'I'm not a misfit anymore': How marginalized youth are finding themselves through circus
Montreal organization Cirque Hors Piste co-creates Cirkaskina with 150 youth from across Canada
As hundreds of people filed into Montreal's Tohu theatre on a winter evening, young performers huddled nervously backstage, speaking in excited whispers as they waited for the opening of Cirkaskina.
Just a few weeks ago, many of the participants were living on the margins of society — some were homeless, others were living with addiction and mental health issues. But through circus, they've found hope.
Cirkaskina is the first national social circus gathering in Canada. Put together by the Montreal-based organization Cirque Hors Piste, the event teams up social workers and circus artists with marginalized youth from across the country. They participate in a series of workshops, classes, and a public performance.

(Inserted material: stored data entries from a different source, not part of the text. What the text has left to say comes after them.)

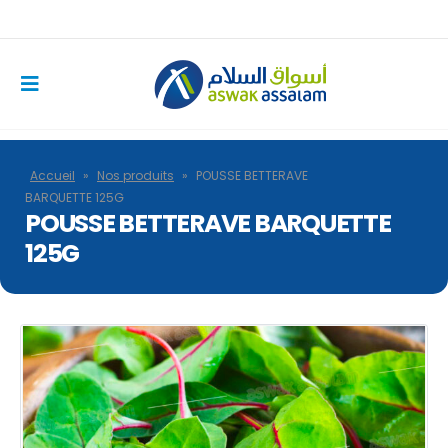
Accueil
»
Nos produits
»
POUSSE BETTERAVE
BARQUETTE 125G
POUSSE BETTERAVE BARQUETTE
125G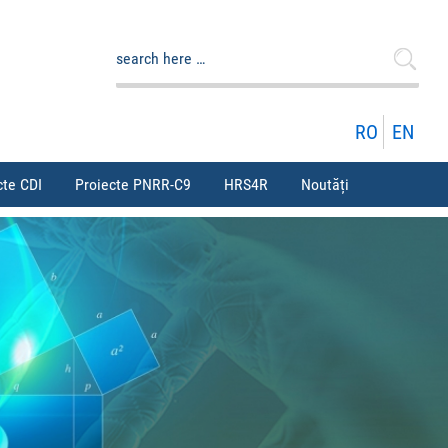
Caută
după:
RO
EN
cte CDI
Proiecte PNRR-C9
HRS4R
Noutăți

But the ultimate goal of social circus is not to necessarily train professional artists. The concept is that the team-oriented culture of circus and its emphasis on embracing diversity can help young people learn life skills, and build trust.
Cirkaskina is the culmination of 150 young people from 17 different communities across Canada working together to dream up their own performance.

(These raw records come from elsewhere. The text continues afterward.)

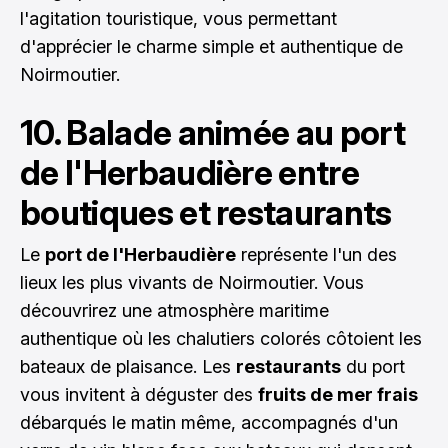
l'agitation touristique, vous permettant
d'apprécier le charme simple et authentique de
Noirmoutier.
10. Balade animée au port
de l'Herbaudière entre
boutiques et restaurants
Le
port de l'Herbaudière
représente l'un des
lieux les plus vivants de Noirmoutier. Vous
découvrirez une atmosphère maritime
authentique où les chalutiers colorés côtoient les
bateaux de plaisance. Les
restaurants
du port
vous invitent à déguster des
fruits de mer frais
débarqués le matin même, accompagnés d'un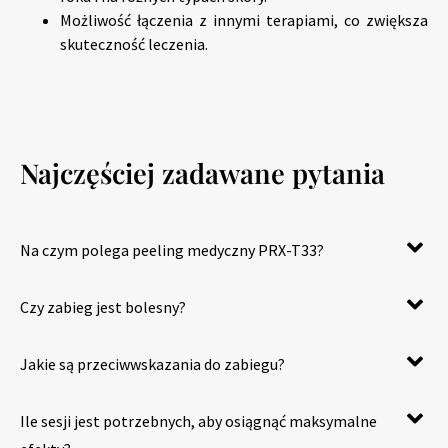
Możliwość łączenia z innymi terapiami, co zwiększa
skuteczność leczenia.
Najczęściej zadawane pytania
Na czym polega peeling medyczny PRX-T33?
Czy zabieg jest bolesny?
Jakie są przeciwwskazania do zabiegu?
Ile sesji jest potrzebnych, aby osiągnąć maksymalne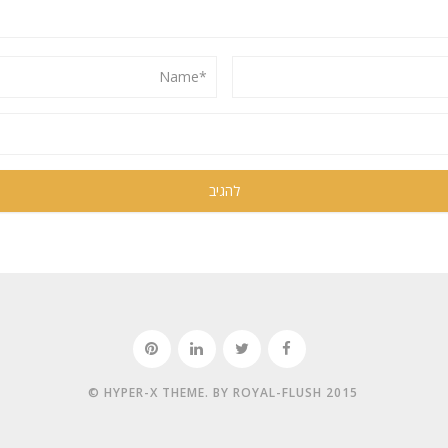
HYPER-X THEME. BY ROYAL-FLUSH 2015 ©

"We use circus as a tool to create a relationship with them and to give them a safe space where they can be themselves," said Karine Lavoie, the director of Cirque Hors Piste.
She said the tight-knit circus community is like a family, and it can provide struggling youth with the support and structure they need.
"I think it's just making sure that they can dream again. They can hope. They can become who they want to become," Lavoie said.